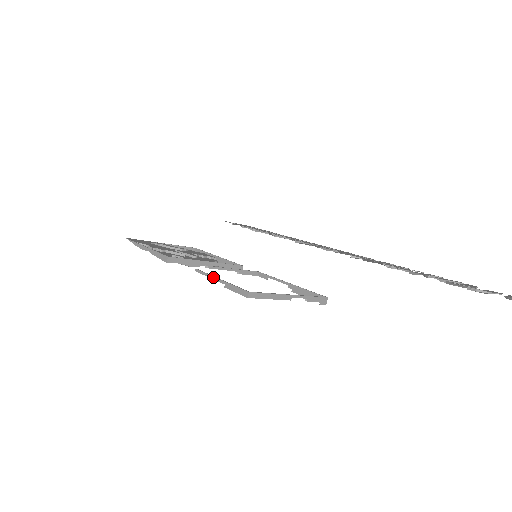
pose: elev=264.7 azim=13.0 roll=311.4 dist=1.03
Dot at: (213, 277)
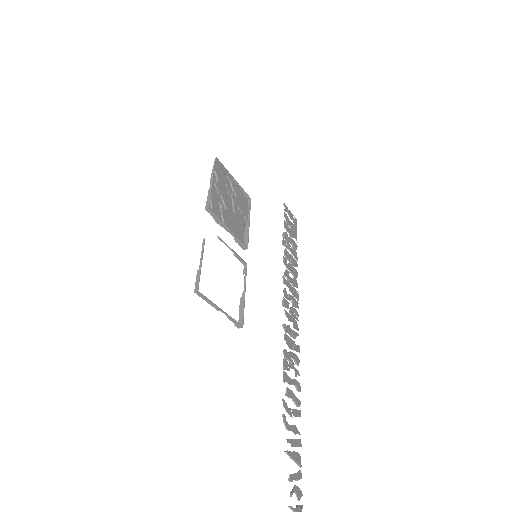
Dot at: (202, 257)
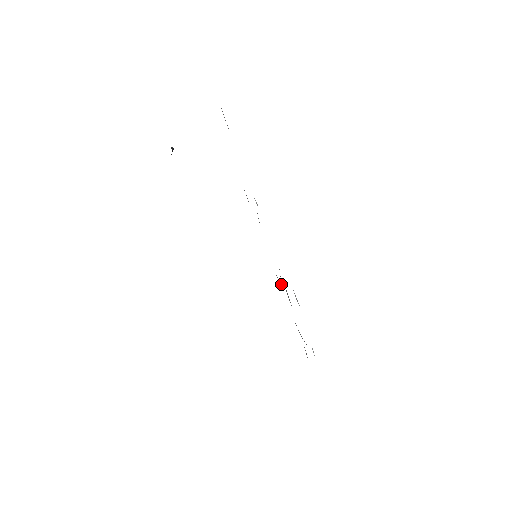
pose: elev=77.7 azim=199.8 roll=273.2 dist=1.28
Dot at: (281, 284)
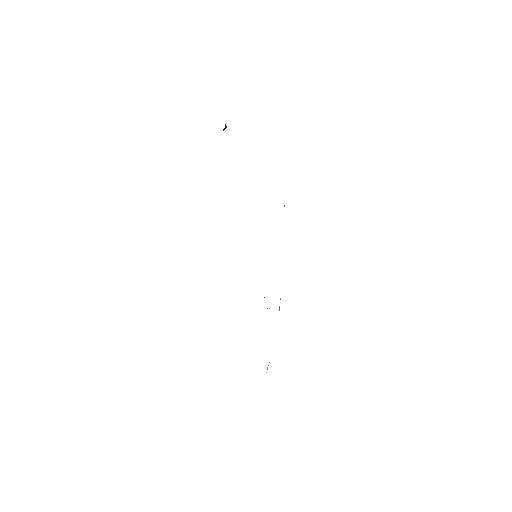
Dot at: occluded
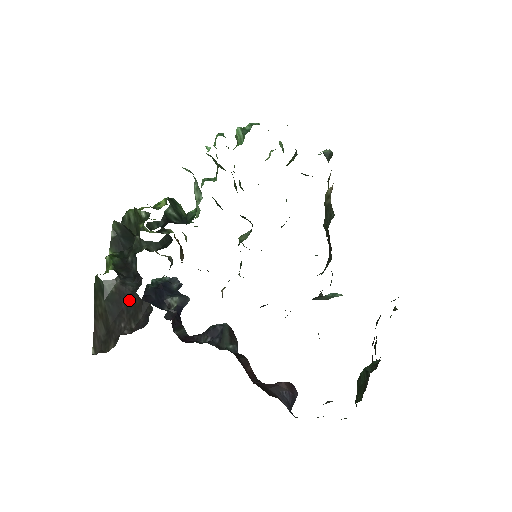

* _Written exercise_: Convert all the rows above into a Markdown table with the columns No. and Line, giving each line its number. Skip blank lines, and leave the pictures out of your answer.

* _Exercise output_:
| No. | Line |
|---|---|
| 1 | pose: elev=264.7 azim=13.0 roll=311.4 dist=1.03 |
| 2 | Dot at: (213, 277) |
| 3 | Dot at: (202, 257) |
| 4 | pose: elev=77.7 azim=199.8 roll=273.2 dist=1.28 |
| 5 | Dot at: (281, 284) |
| 6 | Dot at: occluded |